People will gladly let customer service fall by the way side for low prices. Look how people flock to Walmart. Don’t care about customer service because they get low prices. WFM lost its edge when they let certified organic food vendors get pushed out of business. WFM has nothing that the masses want or need and Prime is no big deal. Actually it is more scam than anything.
Since the $15/hr minimum, we have bad applicants that are only applying because of the pay. It used to be that the people who applied had some interest in natural food. Now we have way more tms that don't give a sh–. It feels more and more like working at a normal big chain grocery store than ever before.
WHAT'S THAT?!?
They don't care about us, how hard they are over working us or how bad the guest service is. Just do it and do it all.
The only thing way wfm can compete with other grocery stores is by focusing on customer service. Every store sells the same products, so there has to be another reason for a person to leave the house to go inside a store. Okay, wfm does a great job with lighting and decor, but if they continue the race to the bottom by sacrificing customer service to the bottom line? Not having TMS on the floor who are knowledgeable and invested? All those pretty displays are just an empty shell signalling bs propaganda.
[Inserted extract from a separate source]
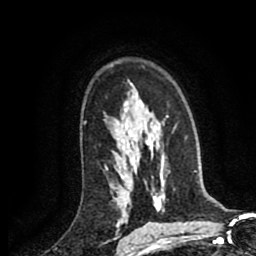
Breast MRI (dynamic contrast-enhanced), one axial slice; slice 62 of 80 in the series (ordered by position); cropped to one breast; dynamic contrast-enhanced series, time point 2 of 8 at this slice position (early post-contrast); 1.5 T; TE 2.6 ms, TR 5.8 ms; 2 mm slice thickness; 256 × 256 image matrix. Female patient.
Annotated regions visible in this slice (semi-automatic segmentation, software-assisted and operator-edited):
- enhancing-tissue mask used for the functional tumour volume (all voxels passing the contrast-enhancement thresholds inside the analysis volume; usually the tumour): bounding box (x1, y1, x2, y2) in pixels: (105, 167, 107, 169)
- S. used to be amazing. Most old school Tms still try to c.s well. New hires are not taught that c.s is important at all and most fully ignore customers. So now C.S. at Whole Foods is very hit and miss. Customers are very frustrated. Add that to the fact that we have so little labor our Whole Body department (the department we most need good c.s. in) goes completely unstaffed for 9 hours a day. Soooo many lost sales because the labor budget is so low. High Dollar and margin too.